O boletim de ocorrência também menciona que Lucas tinha um mandado de prisão preventiva aberto. O documento diz respeito a um assalto ocorrido em 2021, em Peruíbe. Segundo a denúncia do Ministério Público de São Paulo (MP-SP), a chave PIX do garçom teria sido usada para transferência de dinheiro da conta das vítimas do assalto.
O mandado de prisão foi expedido em 15 de janeiro deste ano, sem que Lucas fosse ouvido pela Polícia Civil.
Lacunas
A certidão de óbito diz que Lucas morreu por hemorragia aguda provocada por ferimentos de arma de fogo. Para a família, essa é uma peça do quebra-cabeças para desvendar a morte do garçom. A investigação ainda é marcada por lacunas.
Ivoneide diz que o filho tinha um ferimento na testa e que um dos braços parecia estar quebrado. A mãe sofre ao imaginar que o filho possa ter sido vítima de agressões. “Se eles só atiraram nele porque o braço quebrou?”, fala. Um laudo necroscópico — que vai revelar a causa da morte e detalhar os ferimentos — foi solicitado pela delegada, mas o resultado ainda não foi divulgado.

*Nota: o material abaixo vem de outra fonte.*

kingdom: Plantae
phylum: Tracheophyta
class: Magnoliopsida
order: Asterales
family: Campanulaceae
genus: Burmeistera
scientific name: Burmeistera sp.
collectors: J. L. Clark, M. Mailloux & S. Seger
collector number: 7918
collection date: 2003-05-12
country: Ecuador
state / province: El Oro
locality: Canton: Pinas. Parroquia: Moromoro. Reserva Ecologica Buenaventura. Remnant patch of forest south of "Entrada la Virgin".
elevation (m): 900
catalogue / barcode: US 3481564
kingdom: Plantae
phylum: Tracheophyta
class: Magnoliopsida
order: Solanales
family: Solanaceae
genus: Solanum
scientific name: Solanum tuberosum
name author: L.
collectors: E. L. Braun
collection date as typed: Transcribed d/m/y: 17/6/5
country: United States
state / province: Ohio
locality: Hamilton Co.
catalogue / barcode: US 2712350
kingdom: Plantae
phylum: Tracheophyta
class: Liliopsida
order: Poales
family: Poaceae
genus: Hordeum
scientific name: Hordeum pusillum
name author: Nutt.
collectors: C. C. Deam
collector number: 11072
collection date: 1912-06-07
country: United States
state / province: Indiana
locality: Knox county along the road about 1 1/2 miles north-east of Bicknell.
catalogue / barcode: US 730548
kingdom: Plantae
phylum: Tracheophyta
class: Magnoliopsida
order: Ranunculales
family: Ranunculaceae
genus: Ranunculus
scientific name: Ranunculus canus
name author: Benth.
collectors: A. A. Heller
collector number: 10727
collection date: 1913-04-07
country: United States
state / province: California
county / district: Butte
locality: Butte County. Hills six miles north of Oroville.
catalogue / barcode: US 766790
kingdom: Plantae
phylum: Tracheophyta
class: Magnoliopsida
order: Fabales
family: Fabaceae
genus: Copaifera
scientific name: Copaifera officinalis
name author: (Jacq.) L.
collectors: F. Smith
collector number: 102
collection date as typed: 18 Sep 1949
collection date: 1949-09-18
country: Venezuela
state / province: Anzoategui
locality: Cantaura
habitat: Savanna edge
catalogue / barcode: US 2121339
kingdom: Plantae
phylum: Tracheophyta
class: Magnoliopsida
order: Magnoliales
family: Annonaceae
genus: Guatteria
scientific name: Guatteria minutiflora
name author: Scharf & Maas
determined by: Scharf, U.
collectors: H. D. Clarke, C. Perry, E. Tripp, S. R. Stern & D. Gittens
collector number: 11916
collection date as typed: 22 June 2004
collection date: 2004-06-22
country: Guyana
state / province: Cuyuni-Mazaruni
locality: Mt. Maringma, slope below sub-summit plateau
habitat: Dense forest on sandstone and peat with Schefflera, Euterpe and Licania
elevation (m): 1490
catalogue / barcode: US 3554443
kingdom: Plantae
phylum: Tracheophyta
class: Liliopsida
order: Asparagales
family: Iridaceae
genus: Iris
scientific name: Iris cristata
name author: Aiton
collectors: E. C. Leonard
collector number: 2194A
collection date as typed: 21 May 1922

Dona de uma fábrica de fardas, Ivoneide diz não desacreditar na polícia. “Eu falei para o meu filho e para meu ex-marido, eu não culpo a corporação. Porque eles fazem um juramento, assim como os médicos, quando colocam a farda. Eles tinham que honrar a farda que estão vestindo”, diz.

Família questiona registro do SAMU que não indica ferimentos na cabeça de Lucas | Foto: reprodução
“Eu não desacredito da polícia. Não é isso que eu estou falando. Só que, infelizmente, como em todas as profissões, há os profissionais, e esses dois aí não servem para usar uma farda”, afirma Ivoneide.
Outro ponto questionado pela família é o atendimento feito pelo SAMU. Segundo o documento que registra o trabalho dos socorristas, o veículo saiu da base às 19h41. São quase 30 minutos depois do descrito pelos policiais como horário do crime. Para os familiares, esse é um indício de que houve omissão de socorro.
No BO, os policiais contam que, após dispararem, chamaram reforço via o Centro de Operações da Polícia Militar (COPOM).
Um segundo questionamento da família diz respeito aos ferimentos que Lucas tinha pelo corpo. Eles questionam a ausência no registro do ferimento que o jovem tinha na cabeça. A Ponte procurou a prefeitura de Peruíbe, responsável pelo SAMU, para esclarecer a ausência. Não houve retorno à publicação.
O que dizem as autoridades
A Ponte procurou a SSP-SP questionando sobre as investigações da Polícia Civil e se um Inquérito Policial Militar (IPM) foi instaurado. Em nota, a pasta respondeu apenas sobre o inquérito civil.
Leia a nota da SSP-SP na íntegra:
Todas as circunstâncias dos fatos são investigadas por meio de inquérito policial instaurado pela Delegacia de Peruíbe. O simulacro utilizado pelo criminoso foi apreendido e encaminhado para perícia, assim como a arma utilizada pelos policiais, que estavam de folga. Laudos periciais estão em elaboração e, assim que concluídos, serão encaminhados para análise. Outras diligências são realizadas para o esclarecimento do caso.